Presunzione di legittimità del titolo abilitativo edilizio: i chiarimenti del Consiglio di Stato.
Con la recente sentenza n. 9664 del 4 novembre 2022 il Consiglio di Stato- nel pronunciarsi su una complessa vicenda riguardante alcune opere edilizie realizzate, secondo il ricorrente, in violazione delle norme antisismiche – ha ribadito che il titolo edilizio è sempre riferito ad uno specifico progetto, ragion per cui, una volta riscontrata la conformità dello stesso alla normativa urbanistica, il suo rilascio ne attesta la conformità senza che possa predicarsi una sorta di invalidità sopravvenuta del titolo medesimo o il suo successivo annullamento implicito in autotutela.
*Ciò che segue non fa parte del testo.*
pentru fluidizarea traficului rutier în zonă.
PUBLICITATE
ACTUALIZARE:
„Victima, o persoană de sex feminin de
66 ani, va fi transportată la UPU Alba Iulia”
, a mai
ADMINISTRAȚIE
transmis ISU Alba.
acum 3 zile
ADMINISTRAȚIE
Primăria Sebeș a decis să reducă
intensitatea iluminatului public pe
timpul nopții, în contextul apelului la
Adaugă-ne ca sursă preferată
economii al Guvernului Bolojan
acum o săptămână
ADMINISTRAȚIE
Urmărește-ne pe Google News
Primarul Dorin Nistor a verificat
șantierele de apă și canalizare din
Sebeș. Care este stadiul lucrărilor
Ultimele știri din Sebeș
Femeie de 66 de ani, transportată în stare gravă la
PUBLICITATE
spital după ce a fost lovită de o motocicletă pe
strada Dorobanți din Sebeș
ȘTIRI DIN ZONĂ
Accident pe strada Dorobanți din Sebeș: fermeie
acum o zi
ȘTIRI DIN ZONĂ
Così conformato l’esercizio del potere urbanistico, «il titolo entra nell’ordinamento giuridico assistito dalla presunzione di legittimità, che ne attesta la validità fino alla sua rimozione dall’ordinamento medesimo mediante i tipici strumenti previsti dal sistema, ovvero l’annullamento in via giudiziaria, giustiziale, in autotutela espressa o, nei soli casi consentiti, straordinaria da parte dell’autorità competente».
La presunzione di legittimità che assiste il provvedimento nel momento in cui esso è adottato risponde, come osservato nella sentenza in esame, a canoni costituzionali di certezza del diritto, stabilità dei rapporti, effettività del potere siccome funzionalizzato al perseguimento dell’interesse pubblico.
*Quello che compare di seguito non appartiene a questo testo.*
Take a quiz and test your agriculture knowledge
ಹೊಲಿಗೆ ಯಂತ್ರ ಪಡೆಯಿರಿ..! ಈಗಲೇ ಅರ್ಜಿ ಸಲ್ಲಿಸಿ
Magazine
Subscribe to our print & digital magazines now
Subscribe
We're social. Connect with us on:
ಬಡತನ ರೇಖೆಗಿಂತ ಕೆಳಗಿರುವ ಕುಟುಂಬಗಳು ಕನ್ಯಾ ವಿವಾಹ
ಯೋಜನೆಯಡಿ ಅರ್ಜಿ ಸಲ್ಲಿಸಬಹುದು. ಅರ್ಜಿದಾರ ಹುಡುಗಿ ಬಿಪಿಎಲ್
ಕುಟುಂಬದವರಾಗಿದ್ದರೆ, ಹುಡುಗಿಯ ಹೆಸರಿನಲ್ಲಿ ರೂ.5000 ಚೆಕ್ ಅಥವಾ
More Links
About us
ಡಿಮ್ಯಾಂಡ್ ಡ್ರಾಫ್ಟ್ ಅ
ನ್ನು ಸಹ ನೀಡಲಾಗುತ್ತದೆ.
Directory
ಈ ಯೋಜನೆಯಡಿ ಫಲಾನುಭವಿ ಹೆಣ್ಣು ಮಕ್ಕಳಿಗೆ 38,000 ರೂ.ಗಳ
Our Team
Il Consiglio ha ricordato anche che «il permesso di costruire è un provvedimento autoritativo che, per quanto privo di indole concessoria, ha natura solo tendenzialmente vincolata perché richiede sempre un minimo esercizio di discrezionalità e lo svolgimento di una attività istruttoria complessa, quantomeno in ordine all’accertamento dei presupposti di fatto e diritto previsti dalla legge e dalla disciplina pianificatoria per il rilascio dei titoli».[1]
Sulla scorta di tali argomentazioni, nel respingere l’appello proposto, i giudici di Palazzo Spada hanno ritenuto dirimente la circostanza che i titoli edilizi via via rilasciati nel tempo dal Comune si fossero consolidati nell’ordinamento giuridico, siccome rimasti inoppugnati, ragion per cui gli stessi non possono più essere rimessi in discussione in sede giudiziaria.
Inoltre, non è ravvisabile in capo al Comune un obbligo giuridico di rimuoverli in autotutela, ancorché conculcato dal privato, trattandosi di poteri (quelli di avvio del procedimento di autotutela decisoria) connotati dalla massima discrezionalità nell’an, appartenenti piuttosto alla sfera libera di determinazione dell’amministrazione, come tali insindacabili e incoercibili.
[1] cfr. Consiglio di Stato sez. IV, n. 7373 del 2021, n. 2965 del 2021, n. 6327 del 2018, n. 6265 del 2018, n. 2366 del 2018.